Phyllis Austin, who had worked under some of the major directors of stage and screen, was of the opinion that he would have made a great director. 'His timing was impeccable, and all his suggestions were to the point,' she said. He could never understand, however, the need for rehearsal. 'Where have you been?' he would indignantly ask Campbell, who often acted in addition to his doctoring, when he returned from a gruelling session. For him a play was ready to go on stage the moment it was written, just as his secretaries had found that he often seemed to expect a letter, once dictated, to be already typed. Cece Broadhurst told him one morning that he had an idea for a musical. 'Fine,' said Buchman, 'can we have it tonight?'

To have a holiday or take time off would not have occurred to Buchman. He did go away to quieter environments when his health demanded it: Bunny and Phyllis Austin describe one such 'rest' in Italy when Buchman was 77. For once, the party was small - Buchman, the Austins, Paul Campbell and Jim Baynard-Smith, one of his personal assistants. They stayed in a hotel. Buchman was low in strength, but wanted to be in touch with his friends in other parts of the world. Austin rashly mentioned that he could type a little. Instantly, Buchman started: 'Then take this down - "Dear..."'. And for days Austin and Campbell struggled with the typewriter, Buchman dictating practically non-stop to prime ministers, presidents, the priest on Mackinac Island, the cook on the island ferry, and a myriad others.

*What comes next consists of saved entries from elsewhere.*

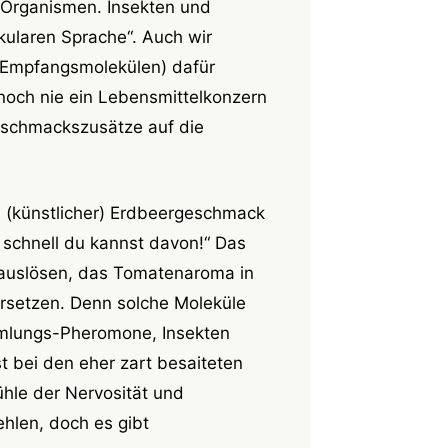
e Organismen. Insekten und
ekularen Sprache“. Auch wir
(Empfangsmolekülen) dafür
och nie ein Lebensmittelkonzern
Geschmackszusätze auf die
e (künstlicher) Erdbeergeschmack
o schnell du kannst davon!“ Das
 auslösen, das Tomatenaroma in
rsetzen. Denn solche Moleküle
ammlungs-Pheromone, Insekten
 bei den eher zart besaiteten
ühle der Nervosität und
hlen, doch es gibt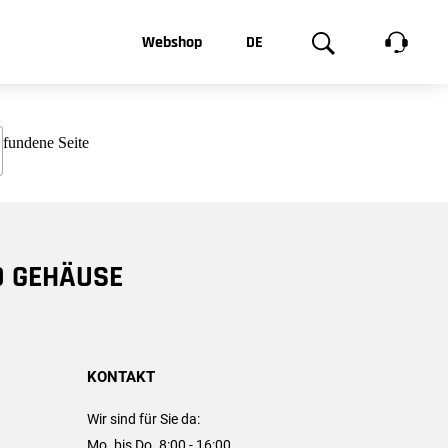
t, was Sie
Webshop
DE
te
Produktgalerie
EN
e
FR
chsen
D GEHÄUSE
KONTAKT
Wir sind für Sie da:
Mo. bis Do. 8:00 - 16:00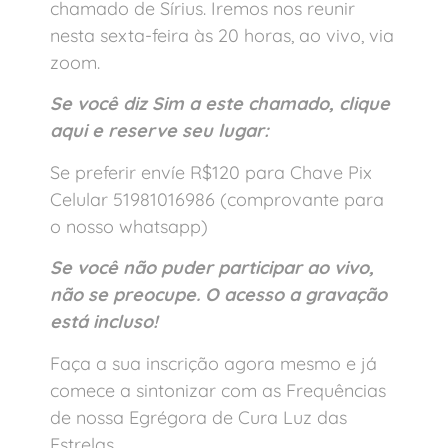
chamado de Sírius. Iremos nos reunir
nesta sexta-feira às 20 horas, ao vivo, via
zoom.
Se você diz Sim a este chamado, clique
aqui e reserve seu lugar:
Se preferir envíe R$120 para Chave Pix
Celular 51981016986 (comprovante para
o nosso whatsapp)
Se você não puder participar ao vivo,
não se preocupe. O acesso a gravação
está incluso!
Faça a sua inscrição agora mesmo e já
comece a sintonizar com as Frequências
de nossa Egrégora de Cura Luz das
Estrelas.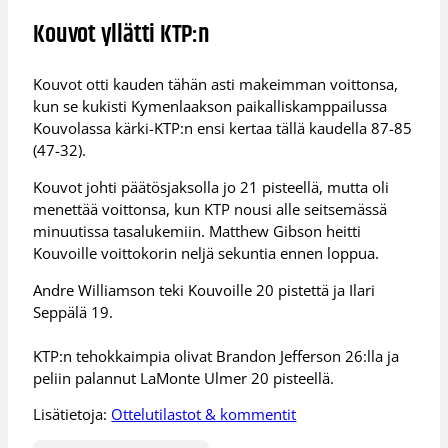
Kouvot yllätti KTP:n
Kouvot otti kauden tähän asti makeimman voittonsa,
kun se kukisti Kymenlaakson paikalliskamppailussa
Kouvolassa kärki-KTP:n ensi kertaa tällä kaudella 87-85
(47-32).
Kouvot johti päätösjaksolla jo 21 pisteellä, mutta oli
menettää voittonsa, kun KTP nousi alle seitsemässä
minuutissa tasalukemiin. Matthew Gibson heitti
Kouvoille voittokorin neljä sekuntia ennen loppua.
Andre Williamson teki Kouvoille 20 pistettä ja Ilari
Seppälä 19.
KTP:n tehokkaimpia olivat Brandon Jefferson 26:lla ja
peliin palannut LaMonte Ulmer 20 pisteellä.
Lisätietoja:
Ottelutilastot & kommentit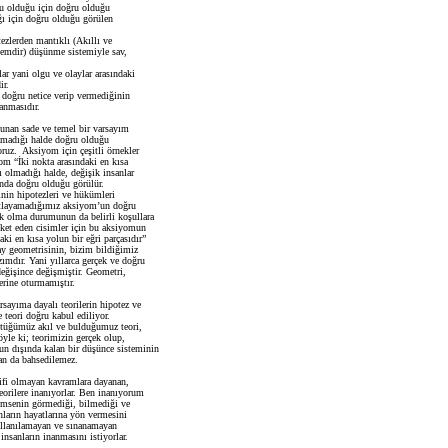
u olduğu için doğru olduğu
ğı için doğru olduğu görülen
zlerden mantıklı (Akıllı ve
temdir) düşünme sistemiyle sav,
ar yani olgu ve olaylar arasındaki
ir.
 doğru netice verip vermediğinin
anmasıdır.
lunan sade ve temel bir varsayım
amadığı halde doğru olduğu
oruz. Aksiyom için çeşitli örnekler
om “İki nokta arasındaki en kısa
 olmadığı halde, değişik insanlar
ğında doğru olduğu görülür.
nin hipotezleri ve hükümleri
nıtlayamadığımız aksiyom’un doğru
k olma durumunun da belirli koşullara
ket eden cisimler için bu aksiyomun
ki en kısa yolun bir eğri parçasıdır”
ay geometrisinin, bizim bildiğimiz
mdır. Yani yıllarca gerçek ve doğru
ğişince değişmiştir. Geometri,
erine oturmamıştır.
sayıma dayalı teorilerin hipotez ve
 teori doğru kabul ediliyor.
ttüğümüz akıl ve bulduğumuz teori,
öyle ki; teorimizin gerçek olup,
n dışında kalan bir düşünce sisteminin
an da bahsedilemez.
ifi olmayan kavramlara dayanan,
eorilere inanıyorlar. Ben inanıyorum
Kimsenin görmediği, bilmediği ve
nların hayatlarına yön vermesini
kullanılamayan ve sınanamayan
insanların inanmasını istiyorlar.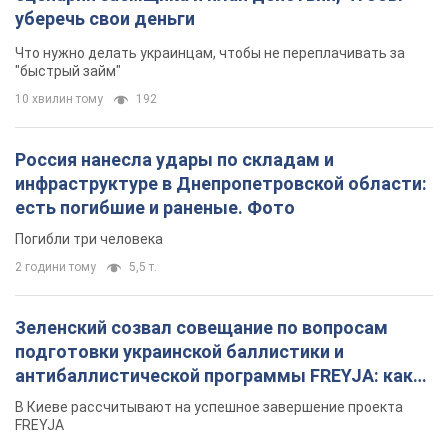
уберечь свои деньги
Что нужно делать украинцам, чтобы не переплачивать за
"быстрый займ"
10 хвилин тому
192
Россия нанесла удары по складам и
инфраструктуре в Днепропетровской области:
есть погибшие и раненые. Фото
Погибли три человека
2 години тому
5,5 т.
Зеленский созвал совещание по вопросам
подготовки украинской баллистики и
антибаллистической программы FREYJA: какие
решения готовятся
В Киеве рассчитывают на успешное завершение проекта
FREYJA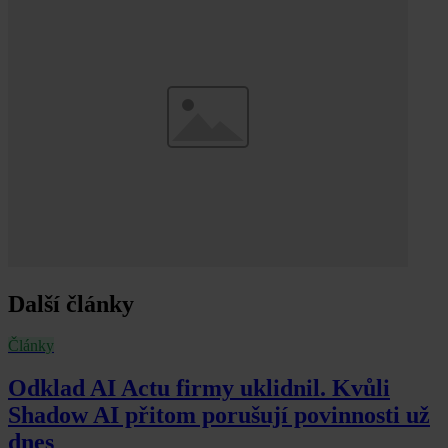
Další články
Články
Odklad AI Actu firmy uklidnil. Kvůli
Shadow AI přitom porušují povinnosti už
dnes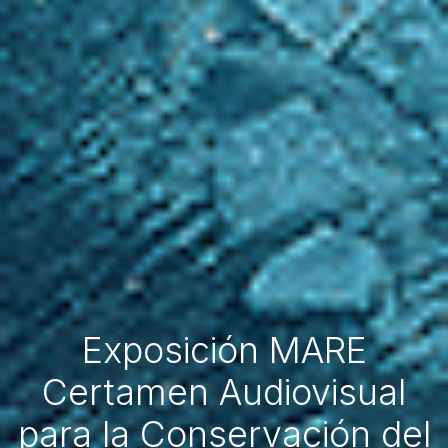
Exposición MARE
Certamen Audiovisual
para la Conservación del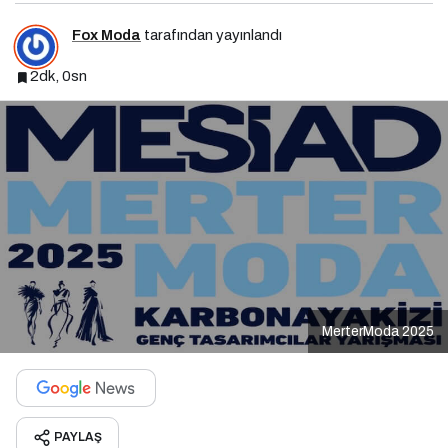
Fox Moda
tarafından yayınlandı
2dk, 0sn
MerterModa 2025
PAYLAŞ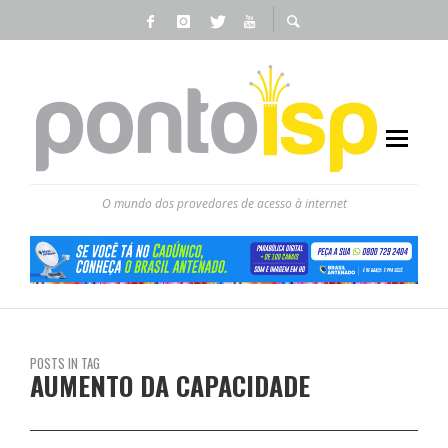
O mundo dos provedores de acesso à internet
POSTS IN TAG
AUMENTO DA CAPACIDADE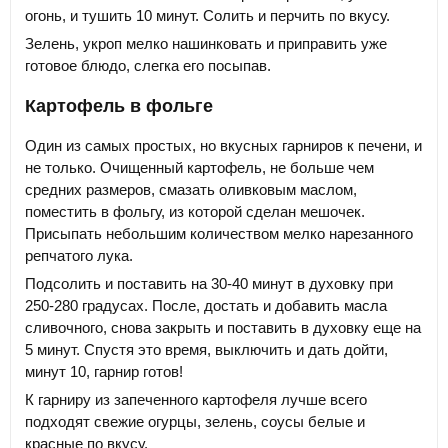
огонь, и тушить 10 минут. Солить и перчить по вкусу.
Зелень, укроп мелко нашинковать и приправить уже
готовое блюдо, слегка его посыпав.
Картофель в фольге
Один из самых простых, но вкусных гарниров к печени, и
не только. Очищенный картофель, не больше чем
средних размеров, смазать оливковым маслом,
поместить в фольгу, из которой сделан мешочек.
Присыпать небольшим количеством мелко нарезанного
репчатого лука.
Подсолить и поставить на 30-40 минут в духовку при
250-280 градусах. После, достать и добавить масла
сливочного, снова закрыть и поставить в духовку еще на
5 минут. Спустя это время, выключить и дать дойти,
минут 10, гарнир готов!
К гарниру из запеченного картофеля лучше всего
подходят свежие огурцы, зелень, соусы белые и
красные по вкусу.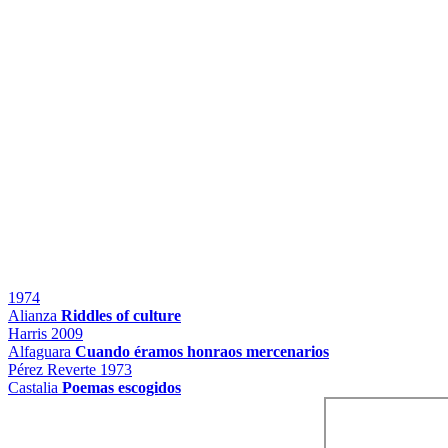
1974
Alianza
Riddles of culture
Harris
2009
Alfaguara
Cuando éramos honraos mercenarios
Pérez Reverte
1973
Castalia
Poemas escogidos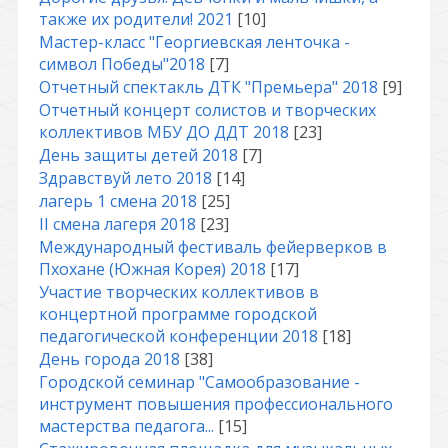
также их родители! 2021
[10]
Мастер-класс "Георгиевская ленточка -
символ Победы"2018
[7]
Отчетный спектакль ДТК "Премьера" 2018
[9]
Отчетный концерт солистов и творческих
коллективов МБУ ДО ДДТ 2018
[23]
День защиты детей 2018
[7]
Здравствуй лето 2018
[14]
лагерь 1 смена 2018
[25]
II смена лагеря 2018
[23]
Международный фестиваль фейерверков в
Пхохане (Южная Корея) 2018
[17]
Участие творческих коллективов в
концертной программе городской
педагогической конференции 2018
[18]
День города 2018
[38]
Городской семинар "Самообразование -
инструмент повышения профессионального
мастерства педагога...
[15]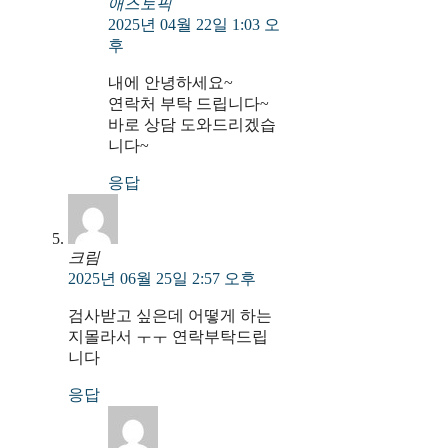
애즈토픽
2025년 04월 22일 1:03 오
후
내에 안녕하세요~
연락처 부탁 드립니다~
바로 상담 도와드리겠습
니다~
응답
크림
2025년 06월 25일 2:57 오후
검사받고 싶은데 어떻게 하는
지몰라서 ㅜㅜ 연락부탁드립
니다
응답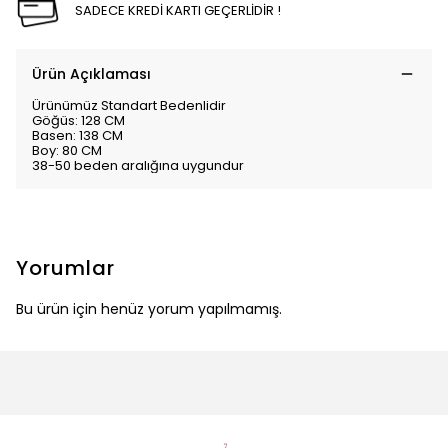
SADECE KREDİ KARTI GEÇERLİDİR !
Ürün Açıklaması
Ürünümüz Standart Bedenlidir
Göğüs: 128 CM
Basen: 138 CM
Boy: 80 CM
38-50 beden aralığına uygundur
Yorumlar
Bu ürün için henüz yorum yapılmamış.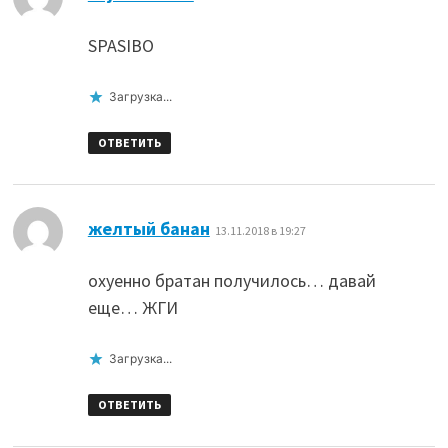
SPASIBO
Загрузка...
ОТВЕТИТЬ
:
желтый банан
13.11.2018 в 19:27
охуенно братан получилось… давай
еще… ЖГИ
Загрузка...
ОТВЕТИТЬ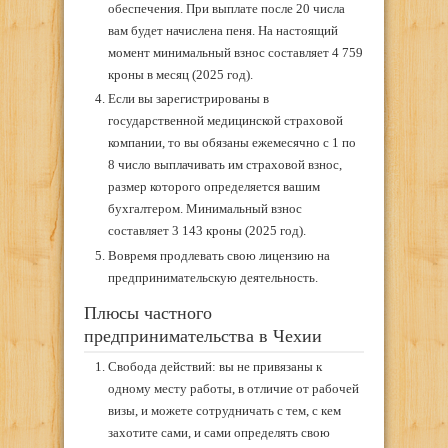
обеспечения. При выплате после 20 числа
вам будет начислена пеня. На настоящий
момент минимальный взнос составляет 4 759
кроны в месяц (2025 год).
Если вы зарегистрированы в
государственной медицинской страховой
компании, то вы обязаны ежемесячно с 1 по
8 число выплачивать им страховой взнос,
размер которого определяется вашим
бухгалтером. Минимальный взнос
составляет 3 143 кроны (2025 год).
Вовремя продлевать свою лицензию на
предпринимательскую деятельность.
Плюсы частного
предпринимательства в Чехии
Свобода действий: вы не привязаны к
одному месту работы, в отличие от рабочей
визы, и можете сотрудничать с тем, с кем
захотите сами, и сами определять свою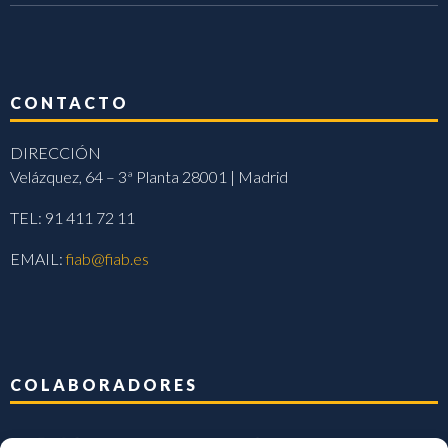
CONTACTO
DIRECCIÓN
Velázquez, 64 – 3ª Planta 28001 | Madrid
TEL: 91 411 72 11
EMAIL:
fiab@fiab.es
COLABORADORES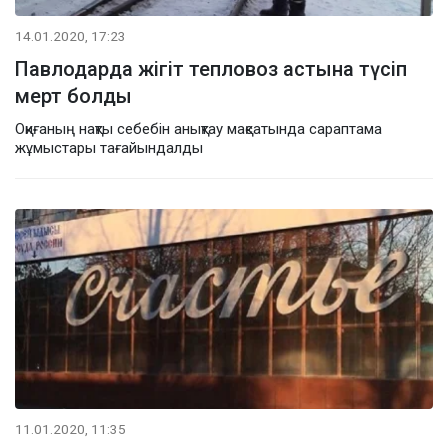
14.01.2020, 17:23
Павлодарда жігіт тепловоз астына түсіп
мерт болды
Оқиғаның нақты себебін анықтау мақсатында сараптама
жұмыстары тағайындалды
11.01.2020, 11:35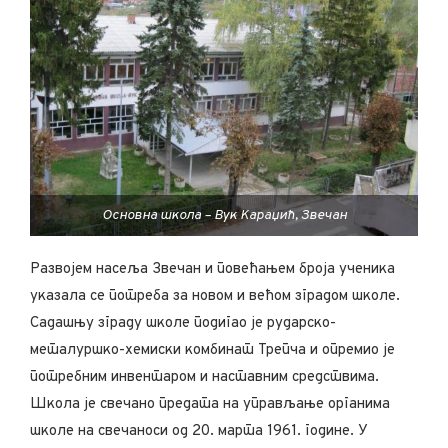
Основна школа – Вук Караџић, Звечан
Развојем насеља Звечан и повећањем броја ученика
указала се потреба за новом и већом зградом школе.
Садашњу зграду школе подигао је рударско-
металуршко-хемиски комбинат Трепча и опремио је
потребним инвентаром и наставним средствима.
Школа је свечано предата на управљање органима
школе на свечаноси од 20. марта 1961. године. У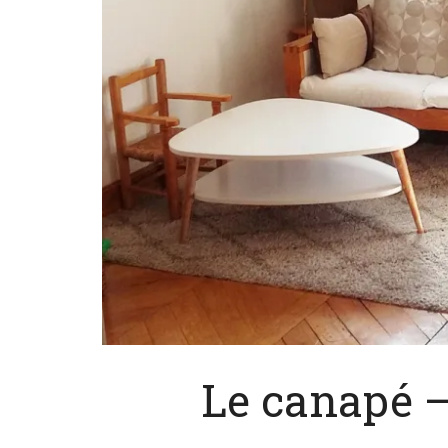
Le canapé –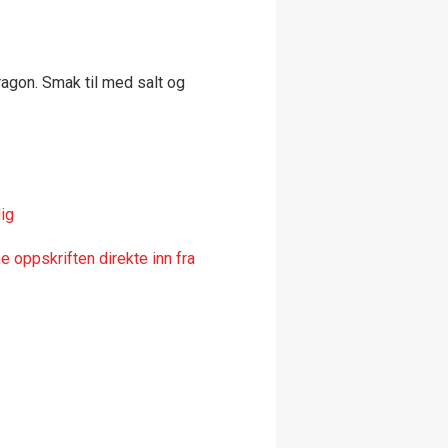
agon. Smak til med salt og
ig
 oppskriften direkte inn fra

While following this method of doing nothing, Buchman was also making friends with the hotel management and staff. Mario, the waiter who brought his breakfast each morning, arrived one day in tears. His father had died. Buchman had himself driven to Mario's village and carried up the wooden steps into the sitting room, and spent two hours with Mario and his family. Another waiter had escaped three times from the gas chambers during the war, had lived on roots and grass for weeks, and joined the Communist Party after the war. He and Buchman had long talks and one day he said to Phyllis Austin, 'I would be willing to die for that man.' The manager and his mother of ninety, the maid, all became friends.